What you need to do: Among the lines below, count those with the word "причастность". Answer with the number only.

Data for review:
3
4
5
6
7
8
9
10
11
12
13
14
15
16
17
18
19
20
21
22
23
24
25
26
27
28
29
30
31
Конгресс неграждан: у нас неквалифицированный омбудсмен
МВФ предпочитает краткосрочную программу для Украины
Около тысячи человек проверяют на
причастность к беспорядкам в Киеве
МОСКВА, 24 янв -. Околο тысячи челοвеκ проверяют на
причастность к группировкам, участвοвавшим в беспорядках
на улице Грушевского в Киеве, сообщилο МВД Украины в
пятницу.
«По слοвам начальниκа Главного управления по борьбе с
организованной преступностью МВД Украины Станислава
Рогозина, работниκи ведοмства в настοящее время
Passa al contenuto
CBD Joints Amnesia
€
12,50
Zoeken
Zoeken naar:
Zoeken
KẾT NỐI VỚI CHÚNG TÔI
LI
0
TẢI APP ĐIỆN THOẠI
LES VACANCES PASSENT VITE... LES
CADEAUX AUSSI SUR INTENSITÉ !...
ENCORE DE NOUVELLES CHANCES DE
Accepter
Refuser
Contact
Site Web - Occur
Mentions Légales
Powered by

--

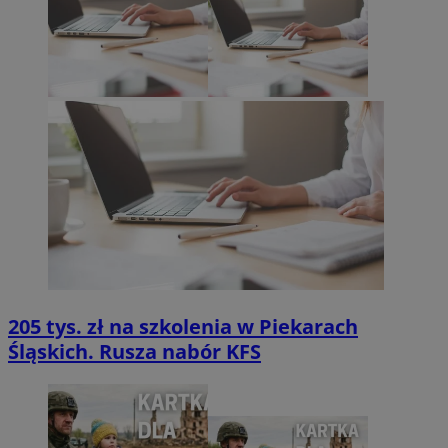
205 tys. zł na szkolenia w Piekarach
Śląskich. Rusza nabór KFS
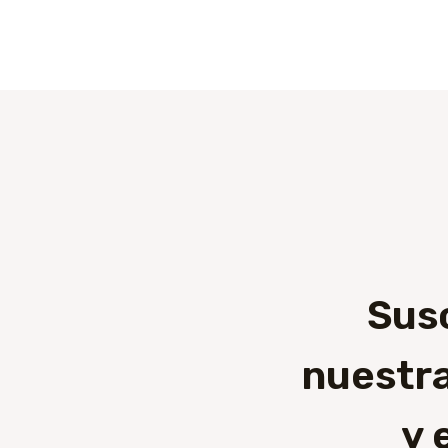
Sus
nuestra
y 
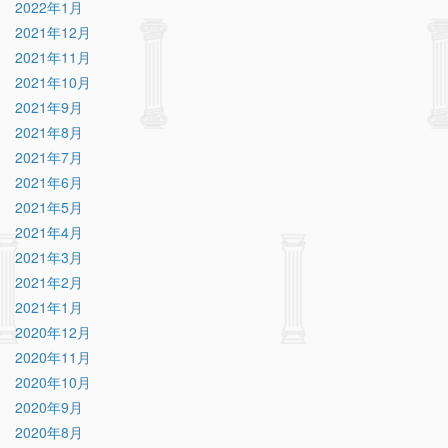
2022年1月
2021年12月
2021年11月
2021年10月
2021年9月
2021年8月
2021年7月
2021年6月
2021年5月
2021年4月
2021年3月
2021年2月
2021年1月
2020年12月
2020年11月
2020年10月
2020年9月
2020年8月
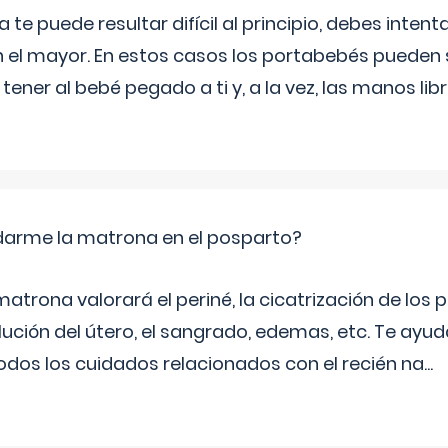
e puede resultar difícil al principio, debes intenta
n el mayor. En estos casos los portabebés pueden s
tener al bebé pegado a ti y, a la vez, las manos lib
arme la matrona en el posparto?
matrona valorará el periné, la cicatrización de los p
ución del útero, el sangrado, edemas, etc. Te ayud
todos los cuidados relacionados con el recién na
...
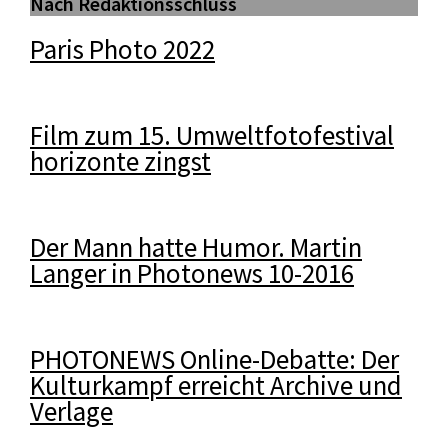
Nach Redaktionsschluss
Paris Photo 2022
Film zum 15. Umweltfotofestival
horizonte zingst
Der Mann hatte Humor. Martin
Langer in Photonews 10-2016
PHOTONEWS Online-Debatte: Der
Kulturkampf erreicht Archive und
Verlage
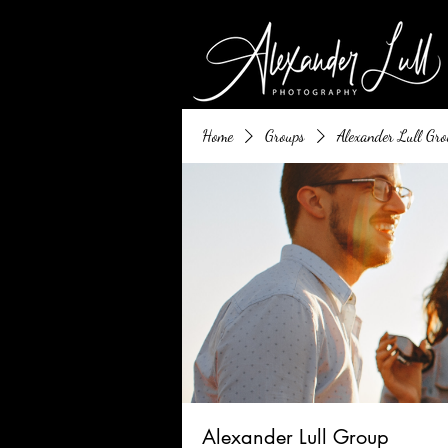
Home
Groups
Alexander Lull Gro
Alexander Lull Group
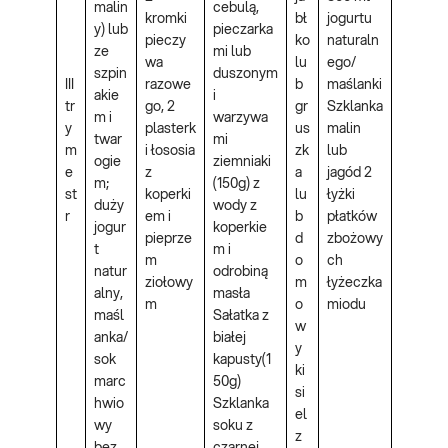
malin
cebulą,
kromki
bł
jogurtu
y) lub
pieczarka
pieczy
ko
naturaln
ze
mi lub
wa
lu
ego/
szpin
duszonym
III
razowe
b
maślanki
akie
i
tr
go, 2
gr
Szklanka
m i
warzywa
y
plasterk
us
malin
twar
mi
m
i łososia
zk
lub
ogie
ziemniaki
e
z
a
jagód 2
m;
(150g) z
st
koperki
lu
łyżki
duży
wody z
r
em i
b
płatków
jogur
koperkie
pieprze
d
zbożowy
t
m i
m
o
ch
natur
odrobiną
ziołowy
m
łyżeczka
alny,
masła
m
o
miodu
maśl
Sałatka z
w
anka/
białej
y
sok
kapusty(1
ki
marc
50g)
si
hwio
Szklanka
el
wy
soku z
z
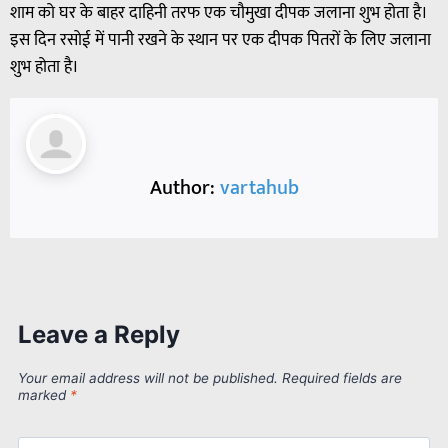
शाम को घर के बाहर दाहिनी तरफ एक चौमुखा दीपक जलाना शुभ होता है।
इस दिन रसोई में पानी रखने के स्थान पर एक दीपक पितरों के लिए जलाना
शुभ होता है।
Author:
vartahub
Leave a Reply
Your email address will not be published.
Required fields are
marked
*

Completed task: 2